Женщина вышла. Эрна снова услыхала гул. Стекла в рамах легонько подрагивали. За окном был либо поздний вечер, либо только светало. Женщина вернулась, держа в руках больничное судно.
— Я не хочу, — смутилась Эрна. — Я встану, вы только мне немного помогите.
— Да лежи ты. — Женщина бесцеремонно откинула одеяло.
— Что это? — спросила Эрна, когда гул за окном стал сильнее и стекла снова мелко задребезжали.
— Берлин.
— Берлин?
— Ну да. Тут совсем близко. До Панкова километров тридцать. — Женщина посмотрела в сторону окна. — Сегодня уже третий налет.
— А… — Эрна запнулась. — Мы разве не в Мюнхене?
— Ты что, ничего не помнишь? На-ка попей отвар, — женщина протянула кружку с теплой жидкостью. — Есть тебе пока рано А что касается Мюнхена и всего остального, то это уж ты вспоминай как-нибудь сама. Я знаю только, что зовут тебя Эрна и что принесли тебя сюда месяц назад завернутой в лагерное одеяло. Принесли по распоряжению Кристиана. Уж не знаю, кем ты там ему приходишься.
— Кристиана?
— Да, Генриха Кристиана. Ты была без сознания и все время бредила. Генрих прислал врача и поручил мне быть при твоей персоне сиделкой. Кстати, можешь называть меня Изольдой.
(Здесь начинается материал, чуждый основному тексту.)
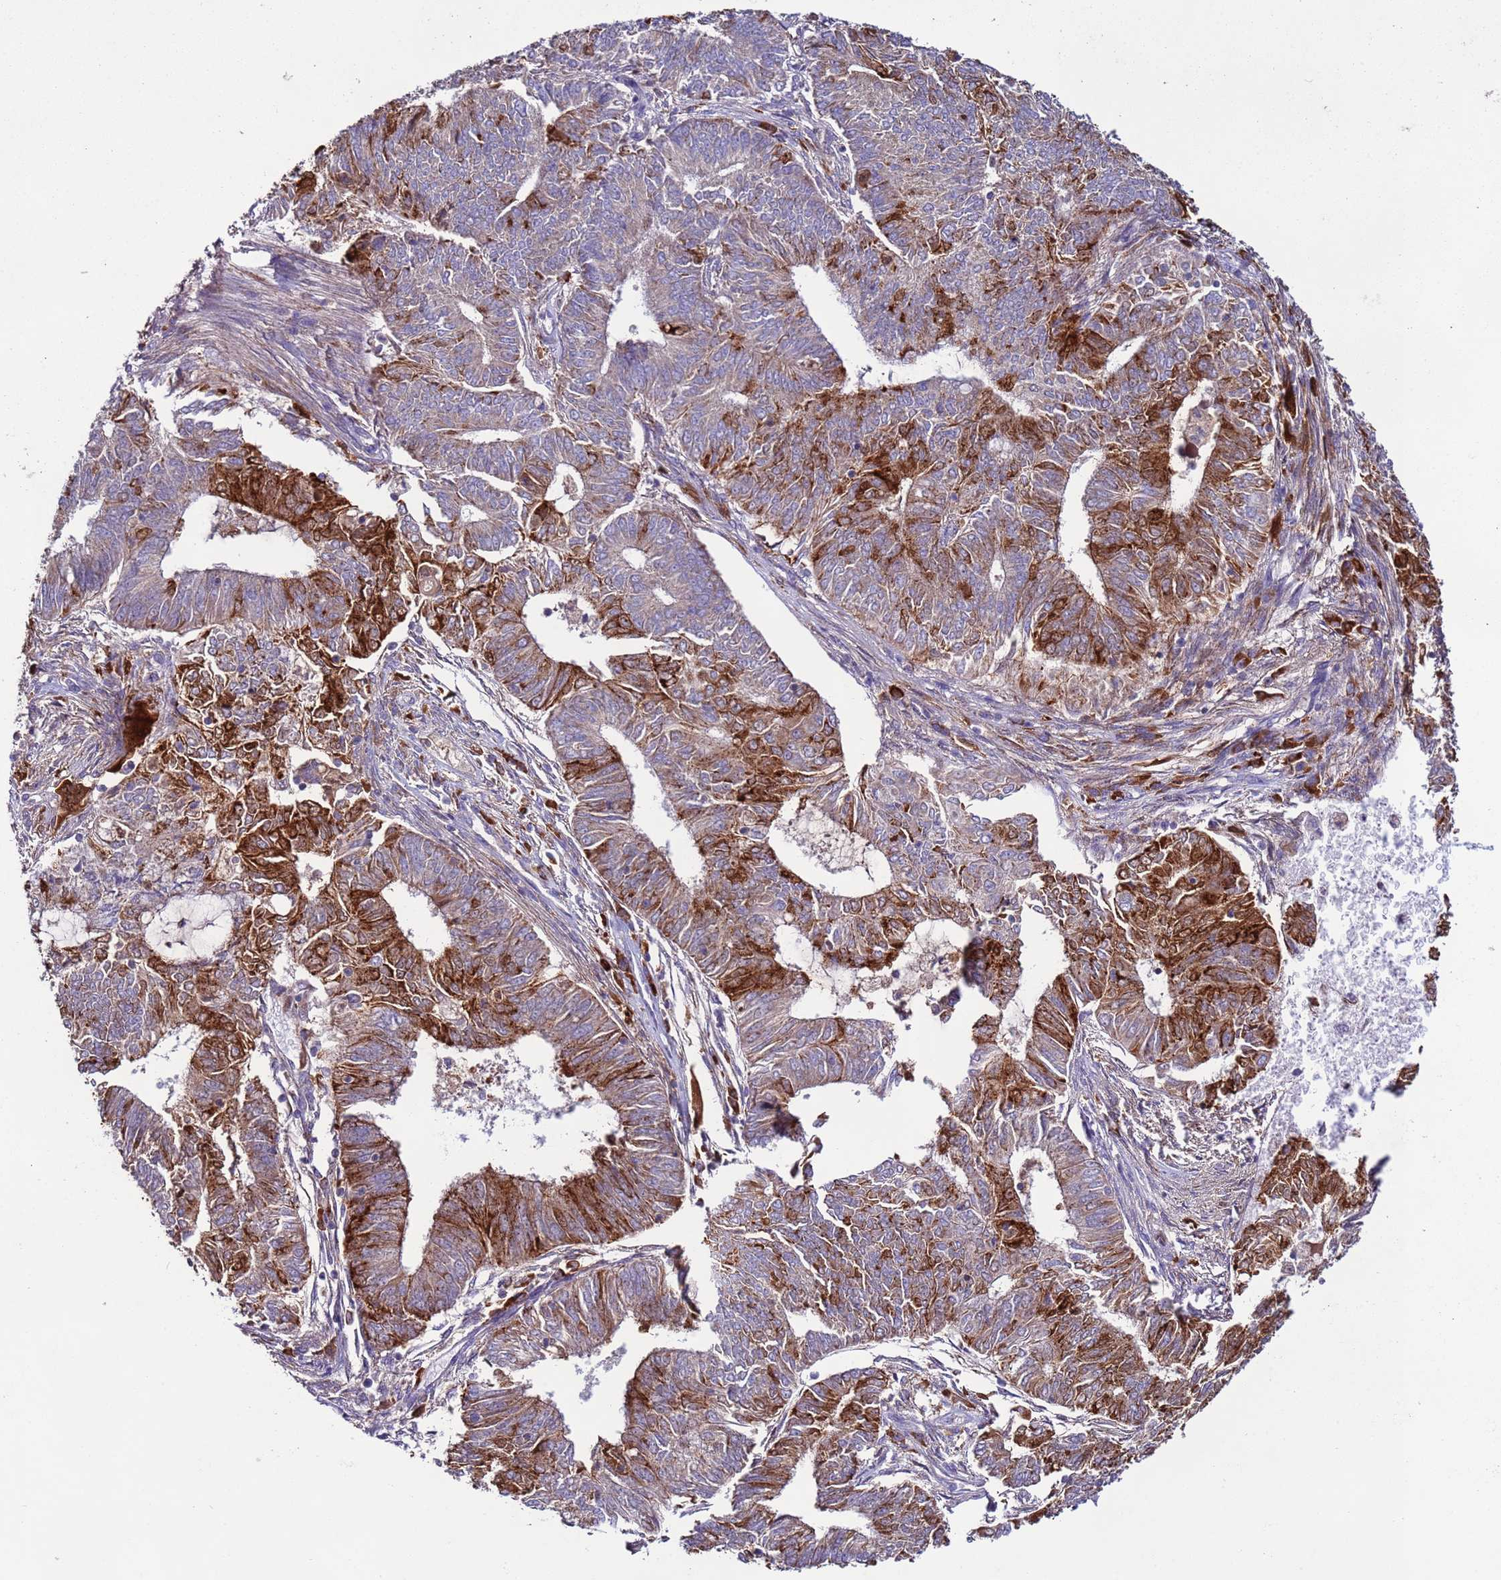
{"staining": {"intensity": "strong", "quantity": "<25%", "location": "cytoplasmic/membranous"}, "tissue": "endometrial cancer", "cell_type": "Tumor cells", "image_type": "cancer", "snomed": [{"axis": "morphology", "description": "Adenocarcinoma, NOS"}, {"axis": "topography", "description": "Endometrium"}], "caption": "Immunohistochemical staining of endometrial cancer (adenocarcinoma) shows medium levels of strong cytoplasmic/membranous protein staining in approximately <25% of tumor cells. (brown staining indicates protein expression, while blue staining denotes nuclei).", "gene": "SPCS1", "patient": {"sex": "female", "age": 62}}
Они некоторое время молчали.
— Да ты не переживай, — сказала женщина, поднимаясь и направляясь к двери, — все вспомнишь. Главное, что очухалась. Я бы на твоем месте уже раза три окочурилась, хотя мне-то уж никак нельзя. С моими грехами там, — она подняла палец вверх, — рассчитывать не на что.
Первое, что вспомнила Эрна, было лицо садистки-надсмотрщицы, избивавшей хлыстом на глазах у всего барака старуху. Они стояли тогда, почти пятьсот человек, и смотрели на экзекуцию. Потом надсмотрщица (их здесь называли «аузерками») подошла к Эрне и, подняв рукояткой хлыста ее подбородок, сказала, что завтра займется ею лично.
Цепляясь за это воспоминание, как за канат, Эрна потихоньку вытягивала себя из мрака амнезии. Она уже понимала, что с ней произошло что-то страшное. «Только бы это касалось меня одной, только бы все были живы…» Но вот она видит свежую могилу. Рядом стоит отец, и снег падает на его непокрытую голову. Несколько человек устанавливают небольшой деревянный крест со словами «Элеонора Августа Вангер». Это могила мамы. Рядом стоит заплаканная Мари. Мартина нет. И не потому, что он на фронте, его нет вообще.